A tree fell atop a home in the 1800 block of Market Street, Lewisburg, crashing through the roof and penetrating the second floor ceiling, he said.

“That family, as of last night, was looking to seek shelter elsewhere,” Blount said.

A family on Campbell Mill Road in Buffalo Township was safe after a portion of their home’s roof appeared to be knocked off.

Blount said the calls mainly centered around downed trees and power lines, transformers that caught fire and fire alarm activations due to power surges. People should avoid downed lines as they travel this morning and especially avoid attempting to untangle trees, limbs or debris from wires, he said.

Blount credited the pair of dispatchers working overnight at Central Susquehanna Regional 911 for prioritizing emergency calls and dispatching responders.

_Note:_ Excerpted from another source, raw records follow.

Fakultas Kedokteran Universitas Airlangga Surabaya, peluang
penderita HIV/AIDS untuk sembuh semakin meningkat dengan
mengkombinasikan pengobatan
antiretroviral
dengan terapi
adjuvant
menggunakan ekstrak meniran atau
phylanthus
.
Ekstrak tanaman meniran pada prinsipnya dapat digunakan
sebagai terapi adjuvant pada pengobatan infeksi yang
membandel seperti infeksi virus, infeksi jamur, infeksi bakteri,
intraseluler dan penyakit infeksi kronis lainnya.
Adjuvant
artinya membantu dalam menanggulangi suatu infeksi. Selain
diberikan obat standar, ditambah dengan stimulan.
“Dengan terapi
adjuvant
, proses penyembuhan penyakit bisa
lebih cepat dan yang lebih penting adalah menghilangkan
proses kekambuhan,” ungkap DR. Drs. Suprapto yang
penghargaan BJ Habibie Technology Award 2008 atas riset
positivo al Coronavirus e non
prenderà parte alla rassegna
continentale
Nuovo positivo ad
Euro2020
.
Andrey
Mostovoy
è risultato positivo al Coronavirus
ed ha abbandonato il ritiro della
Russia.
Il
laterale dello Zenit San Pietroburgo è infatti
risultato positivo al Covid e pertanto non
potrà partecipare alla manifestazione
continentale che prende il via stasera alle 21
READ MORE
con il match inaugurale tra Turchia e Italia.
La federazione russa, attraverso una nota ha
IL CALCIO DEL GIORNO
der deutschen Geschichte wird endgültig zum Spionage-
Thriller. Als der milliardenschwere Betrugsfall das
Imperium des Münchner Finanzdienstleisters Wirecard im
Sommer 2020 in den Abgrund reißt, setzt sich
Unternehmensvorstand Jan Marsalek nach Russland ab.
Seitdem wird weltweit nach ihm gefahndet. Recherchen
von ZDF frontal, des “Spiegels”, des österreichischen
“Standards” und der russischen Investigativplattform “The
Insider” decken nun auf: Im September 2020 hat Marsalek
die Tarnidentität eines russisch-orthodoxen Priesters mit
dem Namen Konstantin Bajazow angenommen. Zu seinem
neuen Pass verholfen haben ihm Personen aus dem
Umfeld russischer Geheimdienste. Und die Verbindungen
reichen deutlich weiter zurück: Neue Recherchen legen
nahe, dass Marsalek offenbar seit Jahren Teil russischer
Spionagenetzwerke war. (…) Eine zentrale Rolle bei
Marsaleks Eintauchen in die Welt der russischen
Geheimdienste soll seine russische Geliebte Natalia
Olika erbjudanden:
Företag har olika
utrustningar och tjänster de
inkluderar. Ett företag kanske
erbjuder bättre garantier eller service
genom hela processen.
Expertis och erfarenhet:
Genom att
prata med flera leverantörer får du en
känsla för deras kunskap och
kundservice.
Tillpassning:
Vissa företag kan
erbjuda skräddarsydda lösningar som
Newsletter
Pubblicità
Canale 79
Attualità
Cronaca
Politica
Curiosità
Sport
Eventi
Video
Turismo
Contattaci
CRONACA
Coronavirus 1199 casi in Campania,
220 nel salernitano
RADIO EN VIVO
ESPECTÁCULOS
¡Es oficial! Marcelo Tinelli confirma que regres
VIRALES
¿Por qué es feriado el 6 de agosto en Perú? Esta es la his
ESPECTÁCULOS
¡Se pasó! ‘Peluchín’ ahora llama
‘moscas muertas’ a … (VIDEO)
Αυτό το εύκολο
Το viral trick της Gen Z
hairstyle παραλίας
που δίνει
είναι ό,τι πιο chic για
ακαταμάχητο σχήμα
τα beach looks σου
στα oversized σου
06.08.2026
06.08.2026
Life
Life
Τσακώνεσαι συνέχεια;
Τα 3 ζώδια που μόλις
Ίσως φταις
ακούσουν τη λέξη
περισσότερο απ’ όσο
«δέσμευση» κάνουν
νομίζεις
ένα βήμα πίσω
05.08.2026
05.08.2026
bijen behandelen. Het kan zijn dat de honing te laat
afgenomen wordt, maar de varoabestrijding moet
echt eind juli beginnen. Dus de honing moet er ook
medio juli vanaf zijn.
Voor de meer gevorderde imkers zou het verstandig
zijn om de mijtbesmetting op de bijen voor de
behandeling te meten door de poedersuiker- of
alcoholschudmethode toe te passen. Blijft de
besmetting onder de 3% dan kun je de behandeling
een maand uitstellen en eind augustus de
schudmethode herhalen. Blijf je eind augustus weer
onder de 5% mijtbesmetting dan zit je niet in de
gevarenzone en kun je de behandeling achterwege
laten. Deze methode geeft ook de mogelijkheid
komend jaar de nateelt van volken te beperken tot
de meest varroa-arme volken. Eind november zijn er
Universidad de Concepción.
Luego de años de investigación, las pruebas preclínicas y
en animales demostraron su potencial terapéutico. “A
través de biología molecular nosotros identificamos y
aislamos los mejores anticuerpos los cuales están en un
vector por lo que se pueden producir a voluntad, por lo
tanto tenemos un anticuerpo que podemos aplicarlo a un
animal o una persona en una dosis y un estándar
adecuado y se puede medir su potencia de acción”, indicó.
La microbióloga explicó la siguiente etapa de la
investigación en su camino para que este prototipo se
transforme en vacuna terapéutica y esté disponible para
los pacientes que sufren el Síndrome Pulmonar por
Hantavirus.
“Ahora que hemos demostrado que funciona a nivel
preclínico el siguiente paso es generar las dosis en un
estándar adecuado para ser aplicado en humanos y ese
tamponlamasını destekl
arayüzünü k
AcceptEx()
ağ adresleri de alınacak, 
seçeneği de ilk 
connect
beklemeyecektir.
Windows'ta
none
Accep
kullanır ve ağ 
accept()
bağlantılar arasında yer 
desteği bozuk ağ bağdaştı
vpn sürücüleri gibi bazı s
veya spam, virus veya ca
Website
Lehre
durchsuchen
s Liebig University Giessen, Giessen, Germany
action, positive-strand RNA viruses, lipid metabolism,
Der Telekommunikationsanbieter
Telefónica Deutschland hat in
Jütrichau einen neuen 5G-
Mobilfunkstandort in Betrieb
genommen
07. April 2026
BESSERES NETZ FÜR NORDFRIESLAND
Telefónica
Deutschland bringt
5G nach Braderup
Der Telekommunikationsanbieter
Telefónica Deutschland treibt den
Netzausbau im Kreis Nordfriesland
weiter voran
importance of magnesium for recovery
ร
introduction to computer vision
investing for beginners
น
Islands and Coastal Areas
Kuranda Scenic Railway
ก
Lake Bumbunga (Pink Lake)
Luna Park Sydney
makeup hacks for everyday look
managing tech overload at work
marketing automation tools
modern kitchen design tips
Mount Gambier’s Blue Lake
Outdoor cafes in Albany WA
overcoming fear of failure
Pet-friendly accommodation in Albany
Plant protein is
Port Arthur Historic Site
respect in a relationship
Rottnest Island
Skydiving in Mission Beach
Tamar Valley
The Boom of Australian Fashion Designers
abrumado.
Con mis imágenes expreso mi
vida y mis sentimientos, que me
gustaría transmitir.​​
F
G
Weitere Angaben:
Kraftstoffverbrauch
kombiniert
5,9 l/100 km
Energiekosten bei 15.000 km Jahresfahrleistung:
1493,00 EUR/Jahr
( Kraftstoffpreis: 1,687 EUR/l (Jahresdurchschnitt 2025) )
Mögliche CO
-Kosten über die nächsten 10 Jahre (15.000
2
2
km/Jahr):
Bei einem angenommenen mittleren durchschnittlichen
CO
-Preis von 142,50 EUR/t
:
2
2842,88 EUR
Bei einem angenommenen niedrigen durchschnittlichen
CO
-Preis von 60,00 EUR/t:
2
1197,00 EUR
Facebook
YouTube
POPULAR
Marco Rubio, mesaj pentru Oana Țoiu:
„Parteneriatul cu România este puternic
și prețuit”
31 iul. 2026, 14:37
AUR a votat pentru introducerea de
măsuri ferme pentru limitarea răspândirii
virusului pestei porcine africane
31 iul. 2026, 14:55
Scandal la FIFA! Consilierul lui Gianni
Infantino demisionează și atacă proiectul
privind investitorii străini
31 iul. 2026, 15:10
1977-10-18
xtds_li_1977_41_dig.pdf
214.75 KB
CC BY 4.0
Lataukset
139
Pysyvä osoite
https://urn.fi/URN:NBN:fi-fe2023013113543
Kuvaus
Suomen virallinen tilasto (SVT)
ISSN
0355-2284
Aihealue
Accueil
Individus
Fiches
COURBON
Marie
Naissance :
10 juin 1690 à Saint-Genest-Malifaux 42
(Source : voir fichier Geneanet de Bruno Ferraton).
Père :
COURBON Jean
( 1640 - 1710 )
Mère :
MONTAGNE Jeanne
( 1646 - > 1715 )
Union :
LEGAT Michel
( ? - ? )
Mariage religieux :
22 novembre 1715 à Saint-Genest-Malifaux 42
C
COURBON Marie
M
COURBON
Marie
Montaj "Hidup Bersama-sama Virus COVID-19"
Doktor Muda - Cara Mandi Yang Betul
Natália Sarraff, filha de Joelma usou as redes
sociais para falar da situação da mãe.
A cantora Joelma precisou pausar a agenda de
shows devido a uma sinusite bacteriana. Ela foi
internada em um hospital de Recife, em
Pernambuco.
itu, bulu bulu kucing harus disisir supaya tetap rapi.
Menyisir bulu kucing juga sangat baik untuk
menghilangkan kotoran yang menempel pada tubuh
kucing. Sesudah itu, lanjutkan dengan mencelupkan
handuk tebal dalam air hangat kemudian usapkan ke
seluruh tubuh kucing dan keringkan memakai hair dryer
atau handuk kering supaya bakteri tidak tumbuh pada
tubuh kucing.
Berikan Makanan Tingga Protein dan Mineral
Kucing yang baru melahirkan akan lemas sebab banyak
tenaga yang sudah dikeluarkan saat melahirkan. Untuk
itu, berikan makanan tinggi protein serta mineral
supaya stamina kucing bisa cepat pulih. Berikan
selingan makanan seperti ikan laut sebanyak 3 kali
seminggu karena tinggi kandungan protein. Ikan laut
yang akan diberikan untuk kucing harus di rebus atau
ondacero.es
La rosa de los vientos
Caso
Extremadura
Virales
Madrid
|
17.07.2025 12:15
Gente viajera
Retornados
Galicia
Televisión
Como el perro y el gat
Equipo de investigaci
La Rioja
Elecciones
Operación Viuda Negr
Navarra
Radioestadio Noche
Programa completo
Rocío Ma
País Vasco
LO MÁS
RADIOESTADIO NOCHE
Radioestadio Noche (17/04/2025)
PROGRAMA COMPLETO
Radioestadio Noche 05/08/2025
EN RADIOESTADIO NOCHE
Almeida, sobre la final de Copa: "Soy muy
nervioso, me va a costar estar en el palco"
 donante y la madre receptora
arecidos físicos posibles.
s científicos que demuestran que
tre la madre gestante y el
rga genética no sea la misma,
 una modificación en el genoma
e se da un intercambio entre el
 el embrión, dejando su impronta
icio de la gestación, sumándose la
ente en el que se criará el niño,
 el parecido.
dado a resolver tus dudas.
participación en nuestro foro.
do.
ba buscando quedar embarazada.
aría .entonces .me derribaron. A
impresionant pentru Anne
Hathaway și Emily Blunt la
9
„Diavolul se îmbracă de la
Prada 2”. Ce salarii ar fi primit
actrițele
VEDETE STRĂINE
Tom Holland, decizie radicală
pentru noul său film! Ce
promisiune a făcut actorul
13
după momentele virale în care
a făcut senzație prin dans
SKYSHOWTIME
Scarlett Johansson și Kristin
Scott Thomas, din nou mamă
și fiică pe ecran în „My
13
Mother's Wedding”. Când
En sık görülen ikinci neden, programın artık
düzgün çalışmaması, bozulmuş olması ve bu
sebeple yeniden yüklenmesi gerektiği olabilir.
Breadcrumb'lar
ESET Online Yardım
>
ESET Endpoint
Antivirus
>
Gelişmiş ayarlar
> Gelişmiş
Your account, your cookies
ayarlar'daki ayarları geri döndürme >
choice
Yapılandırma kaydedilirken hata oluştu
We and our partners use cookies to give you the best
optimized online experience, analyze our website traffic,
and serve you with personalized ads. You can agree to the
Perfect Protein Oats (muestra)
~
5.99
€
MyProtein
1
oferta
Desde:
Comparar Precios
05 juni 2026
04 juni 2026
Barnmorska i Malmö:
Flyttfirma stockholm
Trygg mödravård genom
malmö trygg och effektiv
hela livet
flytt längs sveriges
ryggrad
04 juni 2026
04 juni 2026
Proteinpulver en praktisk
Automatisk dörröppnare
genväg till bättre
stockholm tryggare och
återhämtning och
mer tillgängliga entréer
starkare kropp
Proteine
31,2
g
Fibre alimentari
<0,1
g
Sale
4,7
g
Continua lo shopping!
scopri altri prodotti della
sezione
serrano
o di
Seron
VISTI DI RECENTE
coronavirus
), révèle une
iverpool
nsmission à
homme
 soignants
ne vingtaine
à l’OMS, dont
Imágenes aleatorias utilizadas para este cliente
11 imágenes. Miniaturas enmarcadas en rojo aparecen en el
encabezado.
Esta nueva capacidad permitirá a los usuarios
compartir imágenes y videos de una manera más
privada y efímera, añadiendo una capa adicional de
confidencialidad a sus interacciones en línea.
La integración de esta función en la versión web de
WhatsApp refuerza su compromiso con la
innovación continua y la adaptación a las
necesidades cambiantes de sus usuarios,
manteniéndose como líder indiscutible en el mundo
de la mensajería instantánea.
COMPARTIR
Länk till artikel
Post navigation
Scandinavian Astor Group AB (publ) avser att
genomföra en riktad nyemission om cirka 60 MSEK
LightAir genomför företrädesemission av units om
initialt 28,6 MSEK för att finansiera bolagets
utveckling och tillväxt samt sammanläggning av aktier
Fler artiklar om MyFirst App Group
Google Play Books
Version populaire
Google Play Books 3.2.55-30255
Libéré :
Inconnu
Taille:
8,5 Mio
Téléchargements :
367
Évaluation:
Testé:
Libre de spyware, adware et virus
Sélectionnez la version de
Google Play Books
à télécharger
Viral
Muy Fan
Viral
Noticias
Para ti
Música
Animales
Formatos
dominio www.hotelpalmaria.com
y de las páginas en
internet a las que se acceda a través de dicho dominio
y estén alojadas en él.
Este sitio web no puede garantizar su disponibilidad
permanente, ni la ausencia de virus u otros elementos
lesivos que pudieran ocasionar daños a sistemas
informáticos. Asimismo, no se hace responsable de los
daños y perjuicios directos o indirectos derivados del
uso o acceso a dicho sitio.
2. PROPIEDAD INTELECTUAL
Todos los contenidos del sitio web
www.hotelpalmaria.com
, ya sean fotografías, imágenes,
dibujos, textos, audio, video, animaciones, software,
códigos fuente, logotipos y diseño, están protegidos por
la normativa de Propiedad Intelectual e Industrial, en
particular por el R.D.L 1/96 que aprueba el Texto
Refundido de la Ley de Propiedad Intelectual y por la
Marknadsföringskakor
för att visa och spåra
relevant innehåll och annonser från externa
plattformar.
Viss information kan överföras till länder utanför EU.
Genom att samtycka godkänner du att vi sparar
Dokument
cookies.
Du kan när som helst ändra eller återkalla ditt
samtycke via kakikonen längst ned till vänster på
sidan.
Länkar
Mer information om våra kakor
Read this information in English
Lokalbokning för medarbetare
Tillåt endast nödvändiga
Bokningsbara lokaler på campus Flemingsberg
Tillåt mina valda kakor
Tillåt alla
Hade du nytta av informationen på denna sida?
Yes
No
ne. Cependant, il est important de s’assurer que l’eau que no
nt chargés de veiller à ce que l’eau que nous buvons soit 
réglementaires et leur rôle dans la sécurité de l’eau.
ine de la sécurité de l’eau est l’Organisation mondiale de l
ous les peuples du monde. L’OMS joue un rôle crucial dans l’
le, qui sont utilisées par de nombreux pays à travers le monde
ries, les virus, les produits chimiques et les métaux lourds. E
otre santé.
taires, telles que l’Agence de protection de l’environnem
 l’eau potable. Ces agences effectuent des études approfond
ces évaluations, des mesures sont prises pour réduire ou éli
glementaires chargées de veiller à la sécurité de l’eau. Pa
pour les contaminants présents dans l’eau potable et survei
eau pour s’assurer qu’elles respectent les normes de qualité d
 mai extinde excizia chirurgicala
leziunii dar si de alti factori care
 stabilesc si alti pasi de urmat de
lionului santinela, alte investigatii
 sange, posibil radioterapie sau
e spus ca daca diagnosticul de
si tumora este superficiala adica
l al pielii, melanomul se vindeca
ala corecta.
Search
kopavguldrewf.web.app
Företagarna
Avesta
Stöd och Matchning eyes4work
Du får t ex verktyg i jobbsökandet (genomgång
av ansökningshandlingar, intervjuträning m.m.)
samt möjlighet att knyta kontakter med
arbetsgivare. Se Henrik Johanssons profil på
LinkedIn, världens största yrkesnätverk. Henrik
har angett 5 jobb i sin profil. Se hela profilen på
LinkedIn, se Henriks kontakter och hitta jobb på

“They were bombarded with calls for service,” Blount said. “I know that’s what we expect out of them but at the same time, they did an amazing job.”

According to the 911 center serving Montour and Columbia counties, the traffic light in Washingtonville at Routes 54 and 254 wasn't working Monday morning. A center spokeswoman said there were numerous trees reported blown down throughout the area.

As of 8 p.m., PennDOT reported portions of five roads (Kaseville, Century, Little Roaring Creek, Mexico and Strick roads) remained closed in Montour County and portions of two (Mexico and Airport roads) were still closed in Northumberland County due to the storm.